The stories told by the mothers are many. Consuelo Valenzuela sitting with a picture of her young daughter told me, “my daughter Julieta disappeared as she came out of her high school. The Chihuahua authorities have not looked for her. They don’t help at all. We came here to ask for support and for pressure on the authorities. Our daughters were not frivolous as the governor says. They did not lead a double life. My daughter was studious. Se la robaron (She was kidnapped). Another mother, Mrs. Venegas said- why does this happen only to the poor and the daughters of laborers? There is a lot of wickedness in the powerful. What can one do against the powerful, the drug traffickers”?

Then there is the case of Veronica Rivera Martinez. She was arrested, beaten and tortured and then left for dead buried under rocks, but survived. She described and named her assailants. One of them Jorge Garcia A., State Judicial Police Comandante, and three police assistants known as “madrinas.” They were never charged. Norma Andrade, a mother who this week will be on Christina’s national television program asserted that there are many instances of police involvement confirmed. She stated candidly, “I believe that police are also used to transport and get rid of the bodies.”

As far as the killers and their motives there are several theories. Throughout my stay, I rode with and talked to Martin Alferes a lot. He is a long time free lance camera man for the major networks in the region. He told me that he had received delicate information on an American and a Greek who came to Juarez twice a year and they were both buyers of snuff videos. That is sexual and entertainment murder shot on video for the American and European markets.

Additionally he implicated the police as the abductors. He commented that as a long time correspondent, he and the rest of the Juarez’s reporters with radio scanners have listened to all kinds of police calls and complaints but never about a woman’s abduction. His conclusion seemed to be logical. Who would notice if they thought a detention was taking place.

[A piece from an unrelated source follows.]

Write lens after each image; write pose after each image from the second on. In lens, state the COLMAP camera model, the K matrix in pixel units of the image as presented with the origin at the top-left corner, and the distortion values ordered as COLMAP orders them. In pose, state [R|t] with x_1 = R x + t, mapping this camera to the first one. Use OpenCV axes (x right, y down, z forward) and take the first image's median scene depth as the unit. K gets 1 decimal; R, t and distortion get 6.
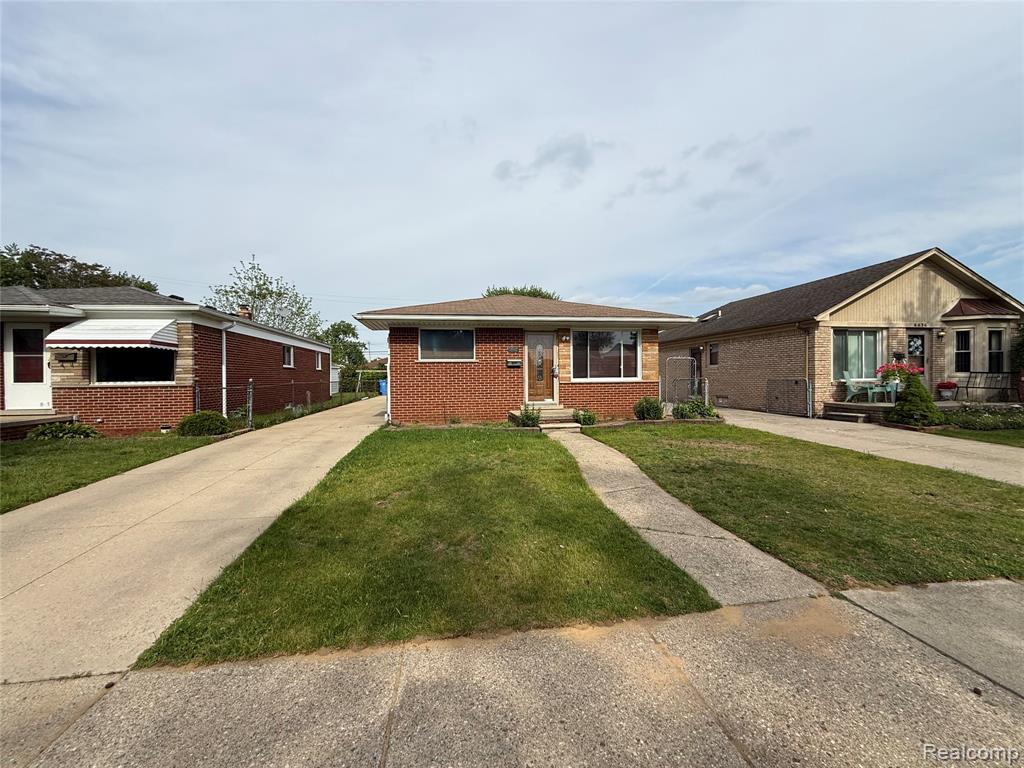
lens RADIAL K [[409.0, 0, 508.3], [0, 409.0, 382.5], [0, 0, 1]] dist [0.002674, -0.000270]
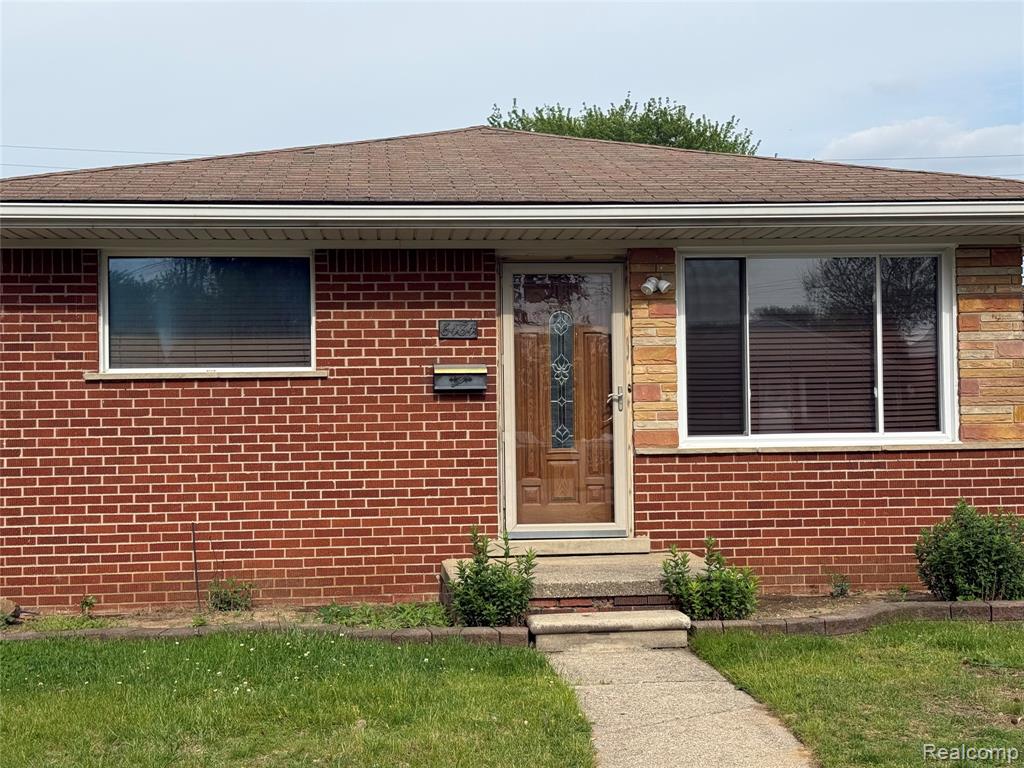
lens RADIAL K [[1438.6, 0, 512.7], [0, 1438.6, 382.6], [0, 0, 1]] dist [0.131353, 0.000000]
pose [[0.998497, -0.007073, -0.054354, 0.098447], [0.004776, 0.999094, -0.042280, -0.005789], [0.054603, 0.041957, 0.997626, 0.065153]]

Lastly on this subject, a shoeshine man, who has followed the killings closely, poignantly stated that when the Juarez police see a car traveling through dark isolated neighborhoods in the middle of the night their modus operandi is to immediately stop the vehicle. This is the time when the bodies are allegedly transported to the outskirts of the city. However, none have ever been stopped!

At the final Press conference Laurie Freeman of WOLA declared, “We will continue our focus and return to this city. This is not just a three day visit and then nothing. We want this problem to be included as part of the agenda for the next session of the Bi-national meeting between the two countries.”

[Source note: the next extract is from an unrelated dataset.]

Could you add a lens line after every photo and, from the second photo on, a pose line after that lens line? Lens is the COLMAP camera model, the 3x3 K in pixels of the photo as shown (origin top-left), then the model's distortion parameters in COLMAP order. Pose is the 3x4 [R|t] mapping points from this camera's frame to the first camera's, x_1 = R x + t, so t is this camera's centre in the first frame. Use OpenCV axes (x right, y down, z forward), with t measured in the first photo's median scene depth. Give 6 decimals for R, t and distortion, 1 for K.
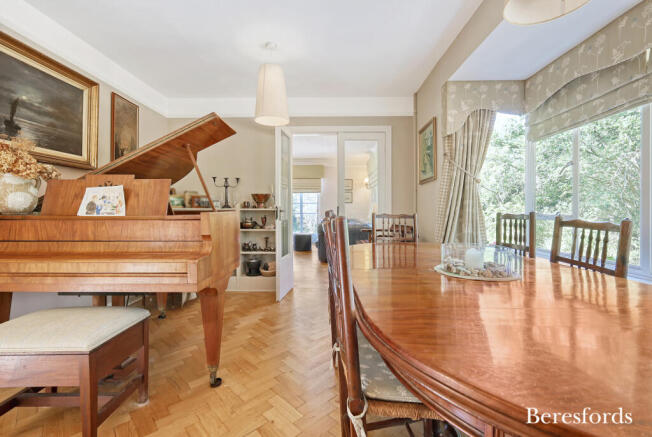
lens RADIAL K [[284.2, 0, 326.0], [0, 284.2, 218.5], [0, 0, 1]] dist [-0.002372, -0.000103]
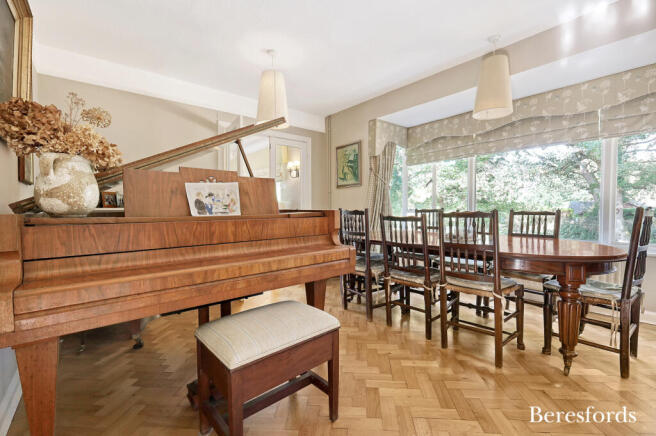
lens RADIAL K [[283.9, 0, 328.0], [0, 283.9, 218.0], [0, 0, 1]] dist [0.001425, 0.000199]
pose [[0.762438, -0.025909, 0.646543, -0.783803], [0.023103, 0.999651, 0.012814, -0.003949], [-0.646649, 0.005167, 0.762770, 0.065116]]
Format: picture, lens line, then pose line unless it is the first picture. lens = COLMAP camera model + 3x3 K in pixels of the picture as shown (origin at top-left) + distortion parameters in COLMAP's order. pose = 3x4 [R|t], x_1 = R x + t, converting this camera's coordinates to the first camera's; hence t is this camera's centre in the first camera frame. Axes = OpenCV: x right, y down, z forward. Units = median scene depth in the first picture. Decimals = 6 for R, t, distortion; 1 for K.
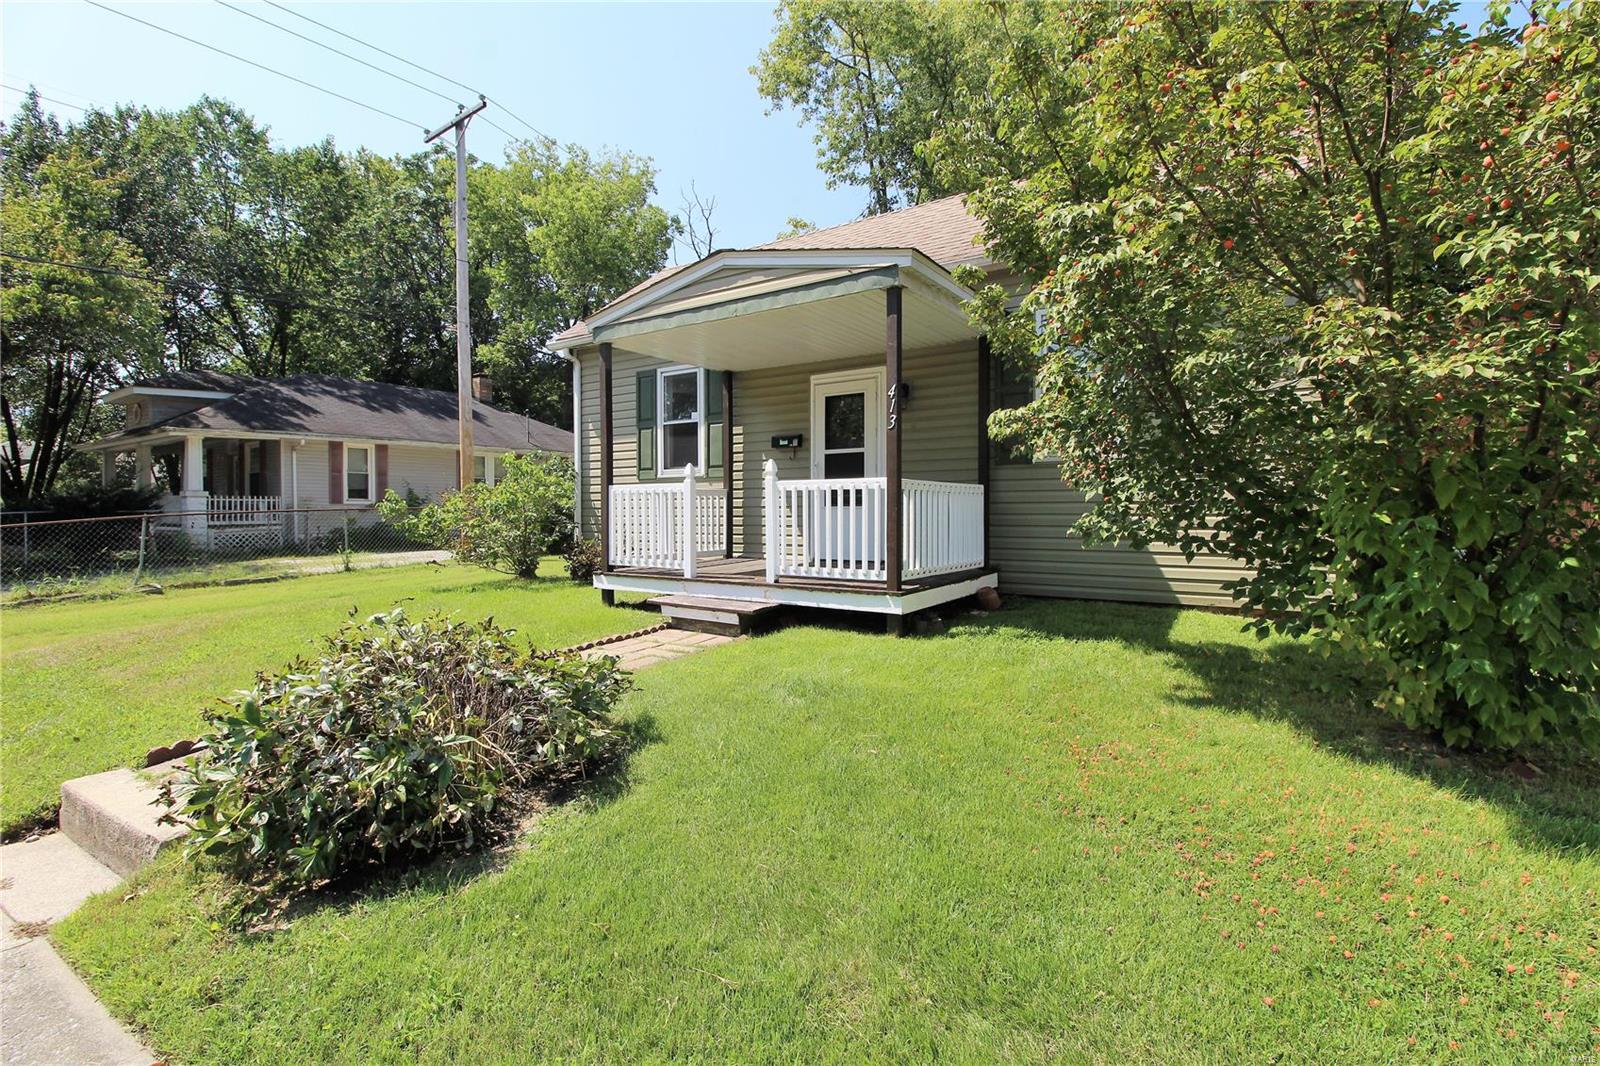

Cong. Hilda Solis, visibly emotional at times, emphatically stated “we listened to the affected families. We learned about their suffering and pain. The deaths of the women of Ciudad Juarez and other cities in Mexico is one of the problems that we in Mexico and the U.S. share jointly. We will ask that the next binational convention on Nov. 17 include this topic. We will also ask the Organization of American States and the U.N. to participate as mediators on the DNA tests. The families and the women are the true heroes. They have brought us together.”

Congressman Silvestre Reyes added, “There is an apparent lack of trust by the parents of the victims in the police agencies”. That’s putting it mildly. As this reporter confirmed, in Juarez and El Paso - vox populi - clearly points to the police.